Les banques centrales américaine et européenne ont été au rendez-vous de l’absence de surprise la semaine dernière. Les relèvements de 0,25% des taux directeurs de la Réserve Fédérale et de la Banque Centrale Européenne étaient très largement attendus.
Et après ? Le métier de banquier central est à la fois de mentir et de préparer les esprits. Ce n’est donc pas facile d’interpréter les propos des grands argentiers lors des conférences de presse qui accompagnent les décisions monétaires. On ne peut même pas dire que le contraire de ce qui est dit soit une base certaine pour se projeter.
Est-ce la der des der des relèvements de taux directeurs de la séquence 2022-2023 ? C’est ce que l’ancien patron de la Fed Ben Bernanke (2006-2014) affirme. Si ce n’est la dernière hausse des taux, en tout cas ce serait une des dernières : c’est le pari des marchés financiers.
Les investisseurs n’ont pas souvent raison de s’opposer aux banques centrales (Fight the Fed) : ils ignorent aujourd’hui les avertissements de fermeté lancés des deux côtés de l’Atlantique : « je dirai qu’il est possible que nous relevions à nouveau les taux » (Jerome Powell à la Fed) ; « nous sommes déterminés à briser le dos de l’inflation » (Christine Lagarde à la BC).
L’optimisme des investisseurs se base, il est vrai, sur une amélioration des perspectives. Le Fonds Monétaire International a relevé (à la marge) son estimation de la croissance mondiale 2023 de 2,8% à 3%. Un niveau estimé à nouveau pour l’année prochaine. C’est aux États-Unis (pour 0,2 %) et en Europe (pour 0,1 %) que l’ajustement est le plus analysé : les scénarios de décrochage conjoncturel sont en tout cas écartés.
Tranquilles sur la macroéconomie – malgré une inflation qui se réduit essentiellement pour l’alimentaire et l'énergie - les investisseurs sur les actions font face avec une certaine sérénité à la réalité de l’économie : les résultats des entreprises.
Aux États-Unis comme en Europe, les données publiées au titre du 1er semestre sont globalement bonnes. Les détails sont évidemment plus discutés d’un groupe à l’autre.
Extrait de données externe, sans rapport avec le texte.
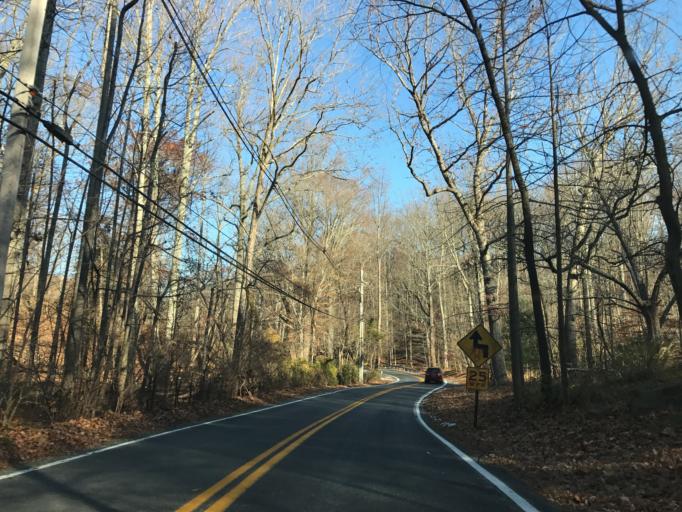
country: US
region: Maryland
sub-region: Howard County
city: Ellicott City
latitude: 39.2538
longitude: -76.7977
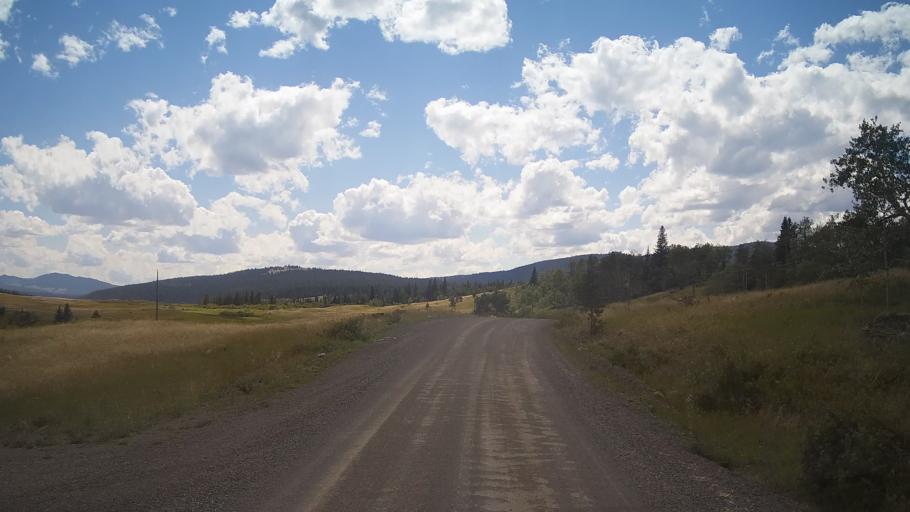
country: CA
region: British Columbia
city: Lillooet
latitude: 51.3273
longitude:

La conjoncture est finalement porteuse : l’inflation des coûts de production a été répercutée et au-delà : les hausses de tarifs ont permis des améliorations de marge que les semestriels montrent aujourd’hui.
Il en est pour les entreprises prises dans leur globalité ce qui en est pour les États : les recettes progressent avec l’inflation plus vite que les coûts. L’inflation de premier tour offre un certain effet d’aubaine.
De fait, l’investissement est soutenu par les déficits publics et les plans d’investissements qui vont en sens inverse de la politique de taux. Le mix de politique économique (budget - monnaie) n’est pas vraiment défavorable et il l’est au pire dans des proportions limitées. D’un autre côté, malgré l’inflation et le retard de rattrapage des salaires, la consommation tient.
En Amérique du Nord comme en Europe, les marchés de l’emploi sont porteurs et soutiennent cette consommation. Après la forte progression de la consommation aux États-Unis au 1er trimestre, l’inflexion a été contenue alors qu’en Europe, l’Allemagne et la France restent dans des limites d’une érosion mesurée.
Au final, les résultats semestriels sont en moyenne plutôt supérieurs aux attentes en Europe comme aux États-Unis. Les entreprises confirment ou majorent leurs objectifs pour l’ensemble de l’année. Les analystes financiers suivent avec des relèvements moyens de 1 % à 3 % pour les résultats 2023.
Ainsi, les scénarios ne voient pas de grands risques pour la croissance, pas non plus sur les taux d’intérêt et même sur une inflation qui ne se réduit pourtant guère dans sa composante « cœur » (hors alimentation et énergie).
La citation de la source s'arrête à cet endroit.